[Objectif fixé] Renvoyez mot pour mot, dans l’extrait sur la Galicie, tout ce qui va de « De nombreuses villes, à » jusqu’à « lituanienne de Trakai). ».

[Extrait du document]
━━━━━━━━━━

Après l’invasion mongole et leur vassalisation à la Horde d’or, les princes galiciens se tournèrent vers l’Ouest européen, en sollicitant l’aide de l’Eglise catholique. C’est ainsi que Daniel Ier, sacré roi de Galicie-Volhynie par le pape Innocent IV en 1253 et son fils Léon Ier parvinrent, moyennant une alliance avec la Pologne, à alléger la tutelle mongole et à redresser leur économie. Signe de ce redressement, de nouvelles villes furent fondées, à commencer par Lvov où vinrent s’installer des artisans et des commerçants allemands, arméniens, grecs et juifs. Après la mort d’André II, le dernier roi de la dynastie galicienne, le pays passa sous suzeraineté polonaise, notamment à partir du règne de Casimir le Grand lequel installa des nobles polonais dans les fiefs galiciens et amorça la polonisation de la Galicie alors que les nobles autochtones, Ruthènes, se ralliaient au catholicisme. A l’exception d’un intermède hongrois, la Galicie fit partie du royaume polono-lithuanien jusqu’au partage de la Pologne de 1772, année où elle passa sous la souveraineté des Habsbourg jusqu’à 1918.
De nombreuses villes, à commencer par Lvov/Lemberg en 1356 (vinrent plus tard Vilnius, Kaunas en 1408, Jytomyr en 1444, Kiev en 1494) obtinrent l’usage du Droit de Magdebourg, aussi appelé « jus teutonicus », droit à la fois civil et commercial, assurant la sécurité des actes commerciaux et des personnes dans le cadre de l’autonomie administrative des villes, mais dont les juifs étaient exclus (sauf dans la ville lituanienne de Trakai).

━━━━━━━━━━

[Données saisies]
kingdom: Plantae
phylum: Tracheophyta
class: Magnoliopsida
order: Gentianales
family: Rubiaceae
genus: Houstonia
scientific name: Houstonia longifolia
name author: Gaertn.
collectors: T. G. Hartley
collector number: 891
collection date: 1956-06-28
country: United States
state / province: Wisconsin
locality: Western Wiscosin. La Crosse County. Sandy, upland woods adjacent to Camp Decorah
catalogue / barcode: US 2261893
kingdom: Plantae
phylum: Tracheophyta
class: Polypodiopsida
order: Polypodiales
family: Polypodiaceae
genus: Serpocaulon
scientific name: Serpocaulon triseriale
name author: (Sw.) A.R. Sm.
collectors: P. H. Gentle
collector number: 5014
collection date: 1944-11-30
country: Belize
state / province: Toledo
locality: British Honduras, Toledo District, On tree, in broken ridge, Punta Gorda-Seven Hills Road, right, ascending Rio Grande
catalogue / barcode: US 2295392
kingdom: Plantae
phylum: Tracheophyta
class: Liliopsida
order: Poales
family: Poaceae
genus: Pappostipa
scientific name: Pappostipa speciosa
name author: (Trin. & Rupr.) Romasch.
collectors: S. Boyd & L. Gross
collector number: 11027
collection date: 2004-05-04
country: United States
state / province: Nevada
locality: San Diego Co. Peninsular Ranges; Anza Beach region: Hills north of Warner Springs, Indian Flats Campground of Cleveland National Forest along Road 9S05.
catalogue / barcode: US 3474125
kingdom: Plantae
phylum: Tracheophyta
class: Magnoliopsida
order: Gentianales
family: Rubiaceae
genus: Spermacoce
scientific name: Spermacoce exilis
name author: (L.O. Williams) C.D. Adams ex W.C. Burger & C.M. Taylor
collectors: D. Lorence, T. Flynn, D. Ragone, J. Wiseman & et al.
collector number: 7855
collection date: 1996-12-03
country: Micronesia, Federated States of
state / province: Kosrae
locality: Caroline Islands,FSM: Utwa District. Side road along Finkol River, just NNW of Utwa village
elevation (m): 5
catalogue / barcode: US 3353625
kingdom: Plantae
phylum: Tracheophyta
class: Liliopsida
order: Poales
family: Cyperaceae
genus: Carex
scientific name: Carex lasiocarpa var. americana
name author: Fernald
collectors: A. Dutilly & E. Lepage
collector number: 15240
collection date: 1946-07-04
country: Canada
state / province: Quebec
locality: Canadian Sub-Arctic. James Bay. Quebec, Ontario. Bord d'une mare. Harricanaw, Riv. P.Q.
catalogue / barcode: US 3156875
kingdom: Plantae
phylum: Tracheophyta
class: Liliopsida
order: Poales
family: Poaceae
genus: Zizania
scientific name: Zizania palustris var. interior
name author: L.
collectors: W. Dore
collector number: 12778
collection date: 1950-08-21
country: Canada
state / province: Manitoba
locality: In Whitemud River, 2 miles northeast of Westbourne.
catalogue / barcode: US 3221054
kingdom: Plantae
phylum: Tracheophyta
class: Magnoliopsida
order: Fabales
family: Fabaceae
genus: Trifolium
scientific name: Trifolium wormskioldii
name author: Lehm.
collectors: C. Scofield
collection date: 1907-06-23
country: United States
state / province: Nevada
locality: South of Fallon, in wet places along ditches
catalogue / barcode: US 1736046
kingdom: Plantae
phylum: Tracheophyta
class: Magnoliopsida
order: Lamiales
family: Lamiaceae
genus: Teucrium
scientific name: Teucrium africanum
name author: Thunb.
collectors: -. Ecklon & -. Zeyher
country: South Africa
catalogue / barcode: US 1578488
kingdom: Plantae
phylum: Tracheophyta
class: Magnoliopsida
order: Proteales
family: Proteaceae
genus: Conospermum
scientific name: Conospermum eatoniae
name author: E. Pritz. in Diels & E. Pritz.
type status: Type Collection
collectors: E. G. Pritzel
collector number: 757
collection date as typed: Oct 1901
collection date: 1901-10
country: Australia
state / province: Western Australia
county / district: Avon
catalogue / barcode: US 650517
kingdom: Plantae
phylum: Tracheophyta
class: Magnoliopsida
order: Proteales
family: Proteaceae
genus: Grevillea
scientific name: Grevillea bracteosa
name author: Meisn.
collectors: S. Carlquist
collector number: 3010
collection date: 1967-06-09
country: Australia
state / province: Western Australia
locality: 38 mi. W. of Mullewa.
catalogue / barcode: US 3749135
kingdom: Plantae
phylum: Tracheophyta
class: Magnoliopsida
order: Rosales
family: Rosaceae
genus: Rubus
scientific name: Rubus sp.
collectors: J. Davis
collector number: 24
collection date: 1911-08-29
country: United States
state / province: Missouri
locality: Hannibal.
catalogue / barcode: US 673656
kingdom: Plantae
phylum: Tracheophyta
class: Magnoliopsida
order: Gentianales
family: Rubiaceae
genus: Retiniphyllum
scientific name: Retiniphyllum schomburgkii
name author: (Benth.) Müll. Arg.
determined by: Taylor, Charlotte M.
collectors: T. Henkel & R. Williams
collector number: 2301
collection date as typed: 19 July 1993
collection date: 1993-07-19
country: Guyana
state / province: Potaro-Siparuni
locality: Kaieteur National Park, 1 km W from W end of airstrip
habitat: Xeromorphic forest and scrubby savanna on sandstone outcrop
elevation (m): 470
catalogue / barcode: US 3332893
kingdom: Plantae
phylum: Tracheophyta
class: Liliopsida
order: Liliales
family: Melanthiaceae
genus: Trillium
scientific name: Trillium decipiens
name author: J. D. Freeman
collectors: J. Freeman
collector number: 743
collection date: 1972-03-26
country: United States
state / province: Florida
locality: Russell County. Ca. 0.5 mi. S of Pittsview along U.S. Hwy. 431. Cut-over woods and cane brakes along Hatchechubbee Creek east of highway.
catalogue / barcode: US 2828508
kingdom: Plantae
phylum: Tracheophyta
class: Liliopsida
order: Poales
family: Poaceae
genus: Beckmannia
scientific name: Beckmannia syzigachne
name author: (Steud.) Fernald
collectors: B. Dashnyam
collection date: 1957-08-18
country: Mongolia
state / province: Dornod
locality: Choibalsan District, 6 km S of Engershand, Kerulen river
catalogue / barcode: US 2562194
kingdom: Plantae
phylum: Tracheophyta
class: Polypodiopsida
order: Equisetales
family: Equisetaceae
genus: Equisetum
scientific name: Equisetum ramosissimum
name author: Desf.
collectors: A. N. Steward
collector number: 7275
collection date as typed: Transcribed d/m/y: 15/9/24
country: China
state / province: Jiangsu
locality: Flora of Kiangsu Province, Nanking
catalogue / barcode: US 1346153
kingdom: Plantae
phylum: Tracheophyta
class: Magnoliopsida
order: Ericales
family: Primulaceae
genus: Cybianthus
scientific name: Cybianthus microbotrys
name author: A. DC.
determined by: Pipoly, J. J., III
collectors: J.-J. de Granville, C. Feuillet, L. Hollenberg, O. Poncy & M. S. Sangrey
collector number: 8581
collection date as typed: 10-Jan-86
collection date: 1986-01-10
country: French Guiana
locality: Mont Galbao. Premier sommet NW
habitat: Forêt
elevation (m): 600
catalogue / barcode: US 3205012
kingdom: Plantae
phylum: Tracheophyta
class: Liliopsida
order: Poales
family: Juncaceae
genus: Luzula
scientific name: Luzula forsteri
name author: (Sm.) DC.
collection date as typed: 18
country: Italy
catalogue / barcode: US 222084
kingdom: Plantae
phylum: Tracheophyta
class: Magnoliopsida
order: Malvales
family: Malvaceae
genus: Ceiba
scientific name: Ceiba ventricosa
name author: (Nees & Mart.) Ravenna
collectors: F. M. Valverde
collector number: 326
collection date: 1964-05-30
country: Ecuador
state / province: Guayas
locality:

━━━━━━━━━━

[Corrigé]
De nombreuses villes, à commencer par Lvov/Lemberg en 1356 (vinrent plus tard Vilnius, Kaunas en 1408, Jytomyr en 1444, Kiev en 1494) obtinrent l’usage du Droit de Magdebourg, aussi appelé « jus teutonicus », droit à la fois civil et commercial, assurant la sécurité des actes commerciaux et des personnes dans le cadre de l’autonomie administrative des villes, mais dont les juifs étaient exclus (sauf dans la ville lituanienne de Trakai).